- 无标题文档
查看论文信息

中文题名:

 知识驱动的强化学习及其在交通拥堵控制中的应用研究    

姓名:

 陈越    

学号:

 19011210100    

保密级别:

 公开    

论文语种:

 chi    

学科代码:

 081001    

学科名称:

 工学 - 信息与通信工程 - 通信与信息系统    

学生类型:

 硕士    

学位:

 工学硕士    

学校:

 西安电子科技大学    

院系:

 通信工程学院    

专业:

 信息与通信工程    

研究方向:

 强化学习、智能交通系统    

第一导师姓名:

 李长乐    

第一导师单位:

  西安电子科技大学    

完成日期:

 2022-04-15    

答辩日期:

 2022-05-28    

外文题名:

 Knowledge Assisted Reinforcement Learning and Its Application in Traffic Congestion     

中文关键词:

 知识嵌入 ; 强化学习 ; 交通拥堵控制 ; 交通信号控制    

外文关键词:

  knowledge embedding ; reinforcement learning ; congestion control ; traffic signal control    

中文摘要:

随着社会经济的不断发展,城市居民的出行需求不断增加,与此同时汽车保有量也持续增长。截止2021年底,我国机动车保有量达3.93亿辆,汽车突破3亿辆,驾驶人达4.79亿人;每年新登记机动车3000多万辆,新领证驾驶人2000多万人。另一方面,数十个大型城市的汽车保有量占全国汽车保有量超百分之十,其中北京一城汽车保有量超过600万辆。然而,面对如此庞大的汽车数量,城市交通网络基础设施的建设与更新速度无法与之匹配,导致城市交通拥堵愈发严重,大型城市尤为突出。

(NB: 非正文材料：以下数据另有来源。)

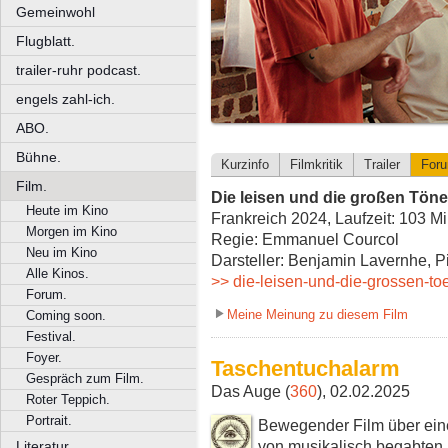
Gemeinwohl
Flugblatt.
trailer-ruhr podcast.
engels zahl-ich.
ABO.
Bühne.
Kurzinfo
Filmkritik
Trailer
For
Film.
Die leisen und die großen Töne
Heute im Kino
Frankreich 2024, Laufzeit: 103 M
Morgen im Kino
Regie: Emmanuel Courcol
Neu im Kino
Darsteller: Benjamin Lavernhe, Pi
Alle Kinos.
>> die-leisen-und-die-grossen-to
Forum.
Meine Meinung zu diesem Film
Coming soon.
Festival.
Foyer.
Taschentuchalarm
Gespräch zum Film.
Das Auge (
360
), 02.02.2025
Roter Teppich.
Portrait.
Bewegender Film über ei
von musikalisch begabten B
Literatur.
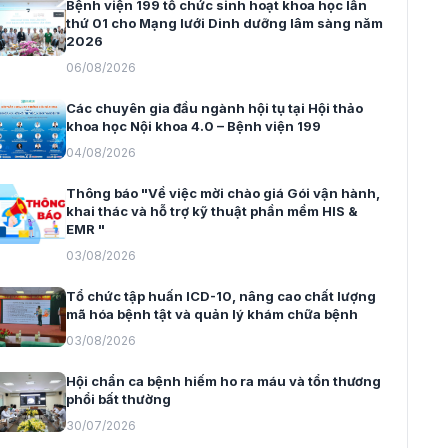
Bệnh viện 199 tổ chức sinh hoạt khoa học lần
thứ 01 cho Mạng lưới Dinh dưỡng lâm sàng năm
2026
06/08/2026
Các chuyên gia đầu ngành hội tụ tại Hội thảo
khoa học Nội khoa 4.0 – Bệnh viện 199
04/08/2026
Thông báo "Về việc mời chào giá Gói vận hành,
khai thác và hỗ trợ kỹ thuật phần mềm HIS &
EMR "
03/08/2026
Tổ chức tập huấn ICD-10, nâng cao chất lượng
mã hóa bệnh tật và quản lý khám chữa bệnh
03/08/2026
Hội chẩn ca bệnh hiếm ho ra máu và tổn thương
phổi bất thường
30/07/2026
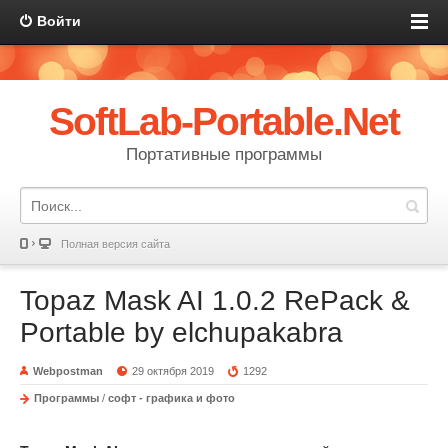
Войти
SoftLab-Portable.Net
Портативные программы
Полная версия сайта
Topaz Mask AI 1.0.2 RePack &
Portable by elchupakabra
Webpostman
29 октября 2019
1292
Программы
/
софт - графика и фото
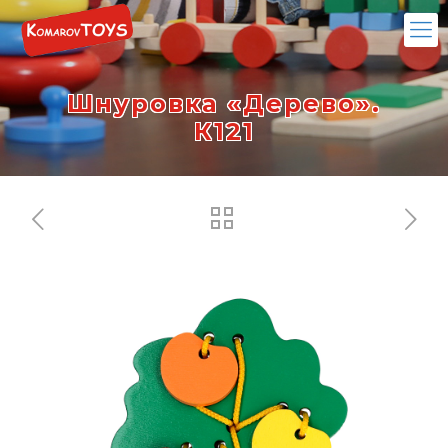
Шнуровка «Дерево».
К121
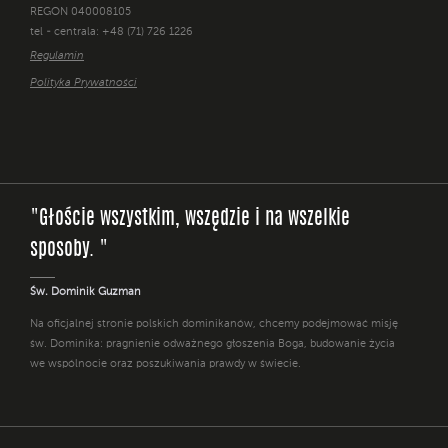
REGON 040008105
tel - centrala: +48 (71) 726 1226
Regulamin
Polityka Prywatności
"Głoście wszystkim, wszędzie i na wszelkie
sposoby. "
Św. Dominik Guzman
Na oficjalnej stronie polskich dominikanów, chcemy podejmować misję
św. Dominika: pragnienie odważnego głoszenia Boga, budowanie życia
we wspólnocie oraz poszukiwania prawdy w świecie.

在此种情况下,交通拥堵控制技术就显得尤为重要。在当前阶段,交通流中车辆以人类驾驶车辆为主,车辆行为主要取决于驾驶员的决策,交通信息不能即时传递到驾驶员处,这导致车辆级别的微观交通拥堵控制手段作用十分有限。于是,当前解决交通拥堵控制的问题还是得从宏观交通流控制的角度出发。而当前交通信号控制设备遍布城市交通网络的每个交叉路口,使交通信号控制成为一种最主要的交通拥堵控制手段之一。交通信号控制是一类重要且具有挑战的真实世界的问题,其主要目标是在交叉路口通过协调各个车辆的移动从而最小化所有车辆的通行时间。传统的交通信号控制基于一些数学假设提出了一些对应的规则对交叉路口进行静态的控制。即便当前能收集到十分丰富的交通数据,具有强大的计算能力和诸多先进的智能交通技术,但交叉路口的交通信号技术还停留在相对原始的阶段,未能有效结合这些技术来提升交通信号控制的性能,导致交通信号控制技术仍存在以下缺点:1)现实世界的交通状态复杂多变,数学模型很难完全描述或充分考虑其中的复杂因素,导致实际的控制与真实情况产生偏差;2)大多交通信号控制停留在孤岛控制阶段上,多个交叉口间缺少有效地协作导致全局控制效果不佳。

基于强化学习的交通信号控制可以动态地对交通流进行控制,从实时收集的交通流数据中对真实交通状态进行学习,避免了基于数学模型的方法在真实环境中可能产生的偏差;多个强化学习智能体之间可以存在信息传递并且可以联合学习,能进行有效地协作。所以,强化学习方法在城市大规模交通信号控制中极具潜力。但是当前强化学习也存在多智能体之间置信分配的问题以及学习过程中数据效率低下的问题。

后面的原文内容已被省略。